Daarnaast acht de rechtbank de navolgende vormen van verplichte zorg noodzakelijk om het ernstig nadeel af te wenden, zij het geclausuleerd, te weten:
- het beperken van de bewegingsvrijheid
bij opname;
- insluiten
bij opname;
- opnemen in een accommodatie
voor maximaal zes maanden gedurende de looptijd van de zorgmachtiging bij het optreden van ernstig nadeel of het niet innemen van medicatie.

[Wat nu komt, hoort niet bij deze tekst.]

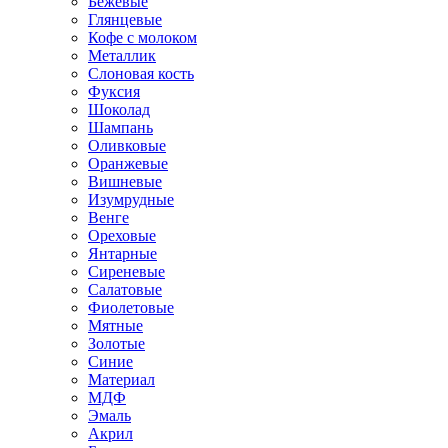
Бежевые
Глянцевые
Кофе с молоком
Металлик
Слоновая кость
Фуксия
Шоколад
Шампань
Оливковые
Оранжевые
Вишневые
Изумрудные
Венге
Ореховые
Янтарные
Сиреневые
Салатовые
Фиолетовые
Мятные
Золотые
Синие
Материал
МДФ
Эмаль
Акрил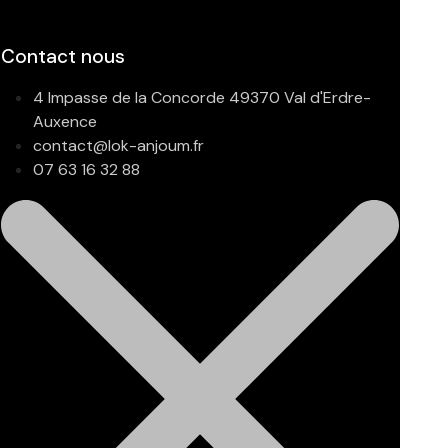
Contact nous
4 Impasse de la Concorde 49370 Val d'Erdre-
Auxence
contact@lok-anjoum.fr
07 63 16 32 88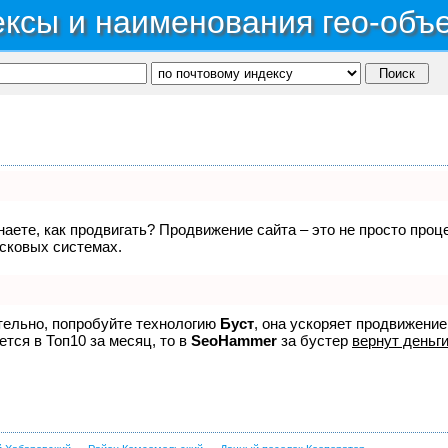
ксы и наименования гео-объ
знаете, как продвигать? Продвижение сайта – это не просто про
исковых системах.
ятельно, попробуйте технологию
Буст
, она ускоряет продвижение
ется в Топ10 за месяц, то в
SeoHammer
за бустер
вернут деньги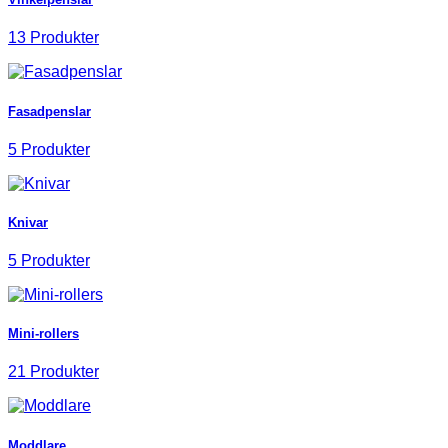
13 Produkter
Fasadpenslar
5 Produkter
Knivar
5 Produkter
Mini-rollers
21 Produkter
Moddlare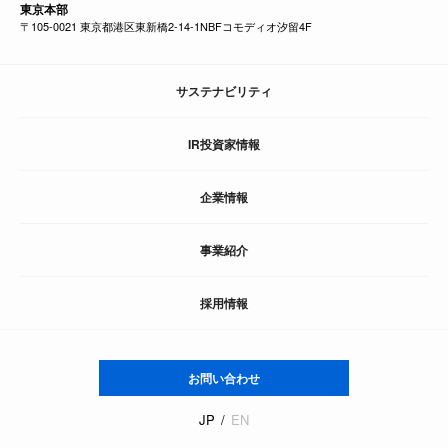
東京本部
〒105-0021 東京都港区東新橋2-14-1NBFコモディオ汐留4F
サステナビリティ
IR投資家情報
企業情報
事業紹介
採用情報
お問い合わせ
JP
EN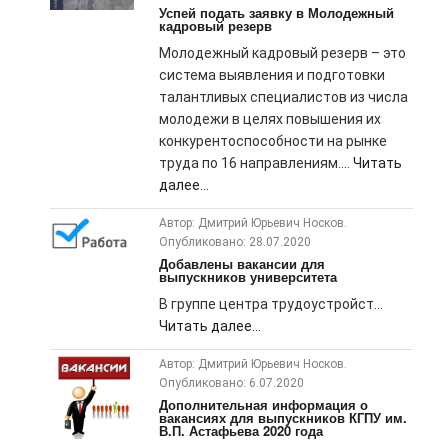
Успей подать заявку в Молодежный
кадровый резерв
Молодежный кадровый резерв – это
система выявления и подготовки
талантливых специалистов из числа
молодежи в целях повышения их
конкурентоспособности на рынке
труда по 16 направлениям....
Читать
далее...
Автор: Дмитрий Юрьевич Носков.
Опубликовано: 28.07.2020
Добавлены вакансии для
выпускников университета
В группе центра трудоустройст...
Читать далее...
Автор: Дмитрий Юрьевич Носков.
Опубликовано: 6.07.2020
Дополнительная информация о
вакансиях для выпускников КГПУ им.
В.П. Астафьева 2020 года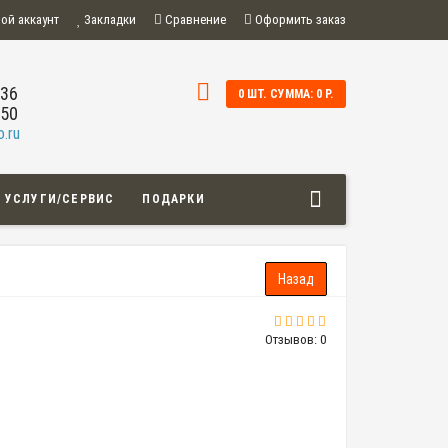
ой аккаунт
Закладки
Сравнение
Оформить заказ
-36
0 ШТ. СУММА: 0 Р.
-50
.ru
УСЛУГИ/СЕРВИС
ПОДАРКИ
Отзывов: 0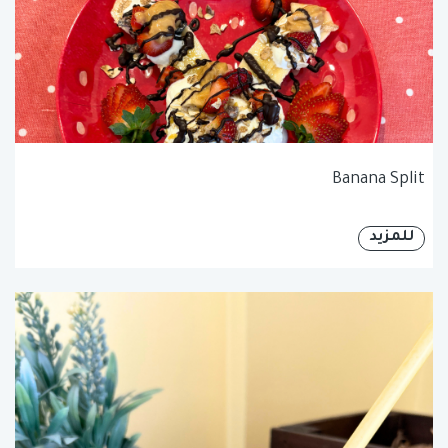
Banana Split
للمزيد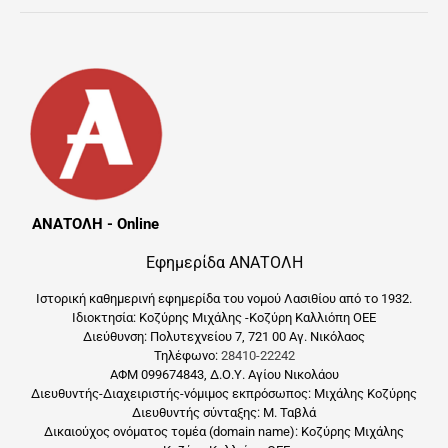
ΑΝΑΤΟΛΗ - Online
Εφημερίδα ΑΝΑΤΟΛΗ
Ιστορική καθημερινή εφημερίδα του νομού Λασιθίου από το 1932.
Ιδιοκτησία: Κοζύρης Μιχάλης -Κοζύρη Καλλιόπη ΟΕΕ
Διεύθυνση: Πολυτεχνείου 7, 721 00 Αγ. Νικόλαος
Τηλέφωνο:
28410-22242
ΑΦΜ 099674843, Δ.Ο.Υ. Αγίου Νικολάου
Διευθυντής-Διαχειριστής-νόμιμος εκπρόσωπος: Μιχάλης Κοζύρης
Διευθυντής σύνταξης: Μ. Ταβλά
Δικαιούχος ονόματος τομέα (domain name): Κοζύρης Μιχάλης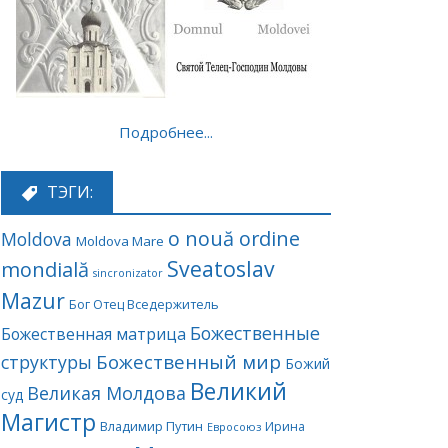
Подробнее...
ТЭГИ:
o nouă ordine
Moldova
Moldova Mare
Sveatoslav
mondială
sincronizator
Mazur
Бог Отец Вседержитель
Божественные
Божественная матрица
Божественный мир
структуры
Божий
Великий
Великая Молдова
суд
Магистр
Владимир Путин
Ирина
Евросоюз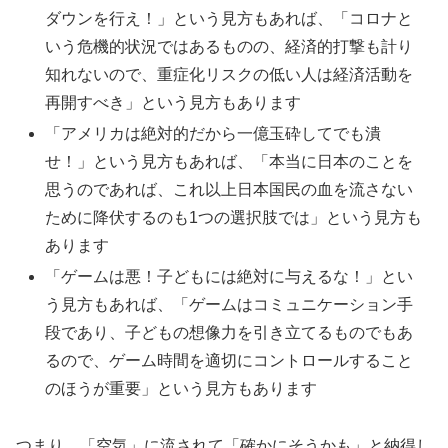
ダウンを行え！」という見方もあれば、「コロナと
いう危機的状況ではあるものの、経済的打撃も計り
知れないので、重症化リスクの低い人は経済活動を
再開すべき」という見方もあります
「アメリカは絶対的だから一億玉砕してでも潰
せ！」という見方もあれば、「本当に日本のことを
思うのであれば、これ以上日本国民の血を流さない
ために降伏するのも1つの選択肢では」という見方も
あります
「ゲームは悪！子どもには絶対に与えるな！」とい
う見方もあれば、「ゲームはコミュニケーション手
段であり、子どもの想像力を引き立てるものでもあ
るので、ゲーム時間を適切にコントロールすること
のほうが重要」という見方もあります
つまり、「空気」に流されて「確かにそうかも」と納得し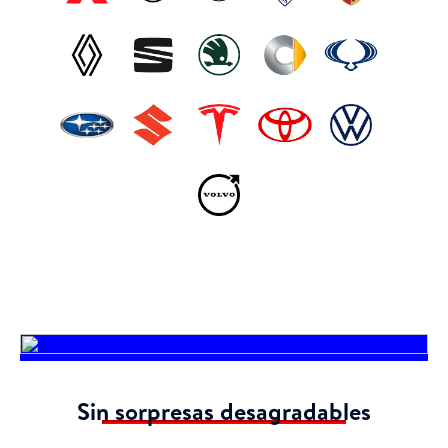
Sin sorpresas desagradables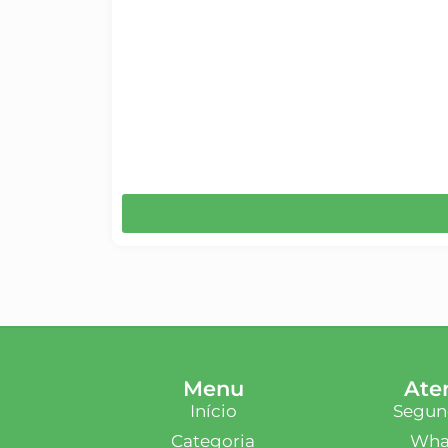
Menu
Ate
Início
Segund
Categoria
What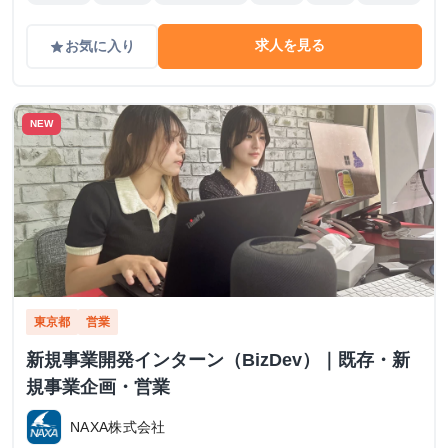
求人を見る
お気に入り
grade
NEW
東京都
営業
新規事業開発インターン（BizDev）｜既存・新
規事業企画・営業
NAXA株式会社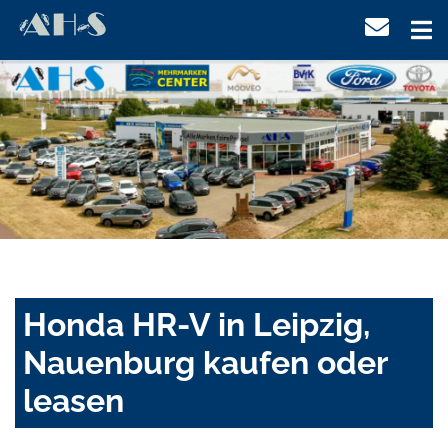
Honda HR-V in Leipzig,
Nauenburg kaufen oder
leasen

Het verzoek van de officier van justitie wordt afgewezen voor zover dit dat ziet op afgifte van een machtiging voor de overige verzochte zorgvormen, nu voor het afgeven van een machtiging in zoverre geen noodzaak bestaat.
4.6
Er zijn geen minder bezwarende alternatieven die hetzelfde beoogde effect hebben.
4.7
De voorgestelde verplichte zorg is evenredig en naar verwachting effectief. Uit de stukken blijkt dat bij het bepalen van de juiste zorg rekening is gehouden met de voorwaarden die noodzakelijk zijn om deelname van betrokkene aan het maatschappelijk leven te bevorderen, alsmede met de veiligheid van betrokkene.
4.8
Gelet op het voorgaande is voldaan aan de criteria voor en doelen van verplichte zorg als bedoeld in de Wvggz. De zorgmachtiging zal worden verleend voor de (verzochte) duur van twaalf maanden.

5.Beslissing

De rechtbank:
verleent een zorgmachtiging ten aanzien van
[betrokkene],
geboren op [geboortedag] 1979 te [geboorteplaats], [land];
bepaalt dat bij wijze van verplichte zorg de maatregelen zoals genoemd in rechtsoverweging 4.5 kunnen worden getroffen;
bepaalt dat deze machtiging geldt tot en met 22 maart 2025;
wijst af het meer of anders verzochte.
Deze beschikking is mondeling gegeven door mr. De Beer, rechter en in het openbaar uitgesproken op 22 maart 2024 in tegenwoordigheid van Baremans als griffier, en op 2 april 2024 schriftelijk uitgewerkt en ondertekend.
Tegen deze beschikking staat het rechtsmiddel van cassatie open.